Source document ->
▶

Alternative SEPs worth looking into.

As I previously stated the Medicare beneficiary in our scenario didn’t quality for any SEP that would give him a break. But one should always check if one applies. On the E & D Guidelines there are several SEPs that could have granted enrollment into an MAPD plan effective July 1st, some include:

  • Low Income Subsidy – as long as one has Extra Help to pay for prescriptions they can enroll into an MAPD/PDP plan every month
  • Dual Eligibility, if one is eligible for Medicaid they also have a continual SEP
  • SEP for Enrollment Into a Chronic Care SNP plan – if beneficiary is eligible for a chronic plan they’ll have a one time SEP to enroll

Less likely SEPs could include:

  • Change in residency, a beneficiary moves to a new county where they are now eligible for new plans or where their current plan is not available
  • SEP to Enroll in an MA Plan, PDP or Cost Plan With a Plan Performance Rating of Five (5) Stars


The Medigap or Supplement route

If Medicare beneficiary doesn’t qualify for any SEP to enroll him during July 1st, he does have the option to enroll into a supplement plan. Note that they’ll be subject to the underwriting requirements but for many it’s a very viable option and definitely better than just Original Medicare.


So the moral of the story is, don’t forget to pay your part B premium otherwise you may have to contend with less than favorable health plan choices.

◀

(Records contained in a dataset)

▶

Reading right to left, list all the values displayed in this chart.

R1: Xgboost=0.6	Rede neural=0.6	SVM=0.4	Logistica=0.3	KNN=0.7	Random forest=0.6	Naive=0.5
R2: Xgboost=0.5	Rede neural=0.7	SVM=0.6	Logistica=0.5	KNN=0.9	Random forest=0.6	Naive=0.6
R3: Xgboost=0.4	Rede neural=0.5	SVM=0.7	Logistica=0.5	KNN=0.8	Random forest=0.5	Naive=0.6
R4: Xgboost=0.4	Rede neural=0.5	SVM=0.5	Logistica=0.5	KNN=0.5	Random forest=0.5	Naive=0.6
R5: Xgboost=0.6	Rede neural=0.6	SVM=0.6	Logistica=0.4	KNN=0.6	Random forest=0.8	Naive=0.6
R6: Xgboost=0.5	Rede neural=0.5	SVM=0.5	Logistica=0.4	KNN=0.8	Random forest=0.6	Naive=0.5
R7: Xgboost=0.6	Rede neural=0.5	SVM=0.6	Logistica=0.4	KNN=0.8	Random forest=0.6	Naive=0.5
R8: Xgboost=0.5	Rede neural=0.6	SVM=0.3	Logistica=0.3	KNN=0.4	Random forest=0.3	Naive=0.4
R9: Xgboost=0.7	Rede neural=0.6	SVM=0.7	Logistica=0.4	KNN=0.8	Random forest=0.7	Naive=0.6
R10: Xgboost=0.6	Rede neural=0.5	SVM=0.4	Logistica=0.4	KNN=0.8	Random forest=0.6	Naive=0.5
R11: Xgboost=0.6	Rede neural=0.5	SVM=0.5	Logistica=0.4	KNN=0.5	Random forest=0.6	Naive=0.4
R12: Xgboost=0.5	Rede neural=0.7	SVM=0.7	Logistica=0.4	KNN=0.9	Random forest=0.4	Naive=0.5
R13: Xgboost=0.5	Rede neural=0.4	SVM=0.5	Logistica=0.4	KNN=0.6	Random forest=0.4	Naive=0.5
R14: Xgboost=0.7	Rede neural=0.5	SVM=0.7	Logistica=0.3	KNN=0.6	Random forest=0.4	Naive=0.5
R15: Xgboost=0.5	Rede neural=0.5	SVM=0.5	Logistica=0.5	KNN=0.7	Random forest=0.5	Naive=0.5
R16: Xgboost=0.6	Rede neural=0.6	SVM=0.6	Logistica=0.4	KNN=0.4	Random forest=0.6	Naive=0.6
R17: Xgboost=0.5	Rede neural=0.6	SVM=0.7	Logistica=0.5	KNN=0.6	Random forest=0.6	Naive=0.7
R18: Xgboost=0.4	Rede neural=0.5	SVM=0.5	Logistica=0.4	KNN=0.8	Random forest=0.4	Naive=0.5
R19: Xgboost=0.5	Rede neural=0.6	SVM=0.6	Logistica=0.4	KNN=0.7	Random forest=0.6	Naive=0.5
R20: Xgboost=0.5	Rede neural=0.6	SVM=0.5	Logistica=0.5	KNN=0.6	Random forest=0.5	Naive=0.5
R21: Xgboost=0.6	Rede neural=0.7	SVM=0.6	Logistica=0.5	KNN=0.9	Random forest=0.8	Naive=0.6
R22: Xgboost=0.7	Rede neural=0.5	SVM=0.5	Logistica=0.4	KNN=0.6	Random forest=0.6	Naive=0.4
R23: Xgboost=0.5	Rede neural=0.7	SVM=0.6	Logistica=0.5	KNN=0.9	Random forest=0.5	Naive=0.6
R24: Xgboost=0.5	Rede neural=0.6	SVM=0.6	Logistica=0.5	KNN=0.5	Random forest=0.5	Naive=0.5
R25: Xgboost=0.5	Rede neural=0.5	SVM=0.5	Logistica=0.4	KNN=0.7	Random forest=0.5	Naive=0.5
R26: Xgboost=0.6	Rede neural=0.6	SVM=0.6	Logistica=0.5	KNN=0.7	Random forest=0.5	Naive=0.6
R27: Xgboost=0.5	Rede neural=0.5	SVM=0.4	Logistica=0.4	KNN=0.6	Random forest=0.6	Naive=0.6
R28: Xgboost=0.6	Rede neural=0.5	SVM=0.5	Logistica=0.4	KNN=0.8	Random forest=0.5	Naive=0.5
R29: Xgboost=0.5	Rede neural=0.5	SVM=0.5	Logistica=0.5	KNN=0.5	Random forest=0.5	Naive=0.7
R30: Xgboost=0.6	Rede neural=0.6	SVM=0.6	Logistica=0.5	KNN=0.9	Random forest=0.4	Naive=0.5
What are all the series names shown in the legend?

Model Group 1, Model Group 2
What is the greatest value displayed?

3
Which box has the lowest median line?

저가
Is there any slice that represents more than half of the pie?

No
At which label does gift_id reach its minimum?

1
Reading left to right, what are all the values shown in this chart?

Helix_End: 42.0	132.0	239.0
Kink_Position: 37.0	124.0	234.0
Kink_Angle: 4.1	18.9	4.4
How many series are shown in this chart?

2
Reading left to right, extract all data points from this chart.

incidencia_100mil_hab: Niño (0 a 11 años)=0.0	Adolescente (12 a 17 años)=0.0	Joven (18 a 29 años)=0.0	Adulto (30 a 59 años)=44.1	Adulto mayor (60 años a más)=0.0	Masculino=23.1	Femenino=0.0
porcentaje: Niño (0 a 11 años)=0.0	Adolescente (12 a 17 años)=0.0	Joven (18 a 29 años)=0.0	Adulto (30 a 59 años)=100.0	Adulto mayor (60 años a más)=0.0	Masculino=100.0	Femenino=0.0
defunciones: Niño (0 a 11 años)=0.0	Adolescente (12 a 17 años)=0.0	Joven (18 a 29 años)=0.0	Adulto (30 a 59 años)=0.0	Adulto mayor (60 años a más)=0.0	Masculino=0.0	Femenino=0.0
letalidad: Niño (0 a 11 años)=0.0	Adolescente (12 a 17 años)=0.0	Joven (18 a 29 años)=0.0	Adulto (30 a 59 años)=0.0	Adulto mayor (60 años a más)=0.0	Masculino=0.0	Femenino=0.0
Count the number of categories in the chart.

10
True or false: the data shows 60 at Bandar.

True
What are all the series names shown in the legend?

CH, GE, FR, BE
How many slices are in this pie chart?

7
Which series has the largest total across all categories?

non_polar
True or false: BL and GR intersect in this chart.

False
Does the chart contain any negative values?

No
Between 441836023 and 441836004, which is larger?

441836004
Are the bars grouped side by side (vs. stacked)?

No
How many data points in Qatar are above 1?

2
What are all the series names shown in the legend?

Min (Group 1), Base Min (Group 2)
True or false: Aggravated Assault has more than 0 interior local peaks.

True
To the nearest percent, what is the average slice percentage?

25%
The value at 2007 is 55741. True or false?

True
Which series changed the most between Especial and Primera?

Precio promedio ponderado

◀

Activities ->
1. From the passage on Medicare enrollment options, quote the part that begins at the words "The Medigap or" and ends after the words "just Original Medicare.".
2. For each statement, say whether the passage on Medicare enrollment options agrees with it. Answer yes or no, and quote the words from the passage that decide it. (a) A person with Extra Help paying for prescriptions can enroll into an MAPD/PDP plan every month. (b) A beneficiary eligible for a chronic plan has a continual SEP to enroll in a Chronic Care SNP plan. (c) A Medicare beneficiary who enrolls into a supplement plan is free of underwriting requirements.

Solutions ->
1.
The Medigap or Supplement route

If Medicare beneficiary doesn’t qualify for any SEP to enroll him during July 1st, he does have the option to enroll into a supplement plan. Note that they’ll be subject to the underwriting requirements but for many it’s a very viable option and definitely better than just Original Medicare.

2.
(a) Yes: "as long as one has Extra Help to pay for prescriptions they can enroll into an MAPD/PDP plan every month"
(b) No: "if beneficiary is eligible for a chronic plan they’ll have a one time SEP to enroll"
(c) No: "Note that they’ll be subject to the underwriting requirements"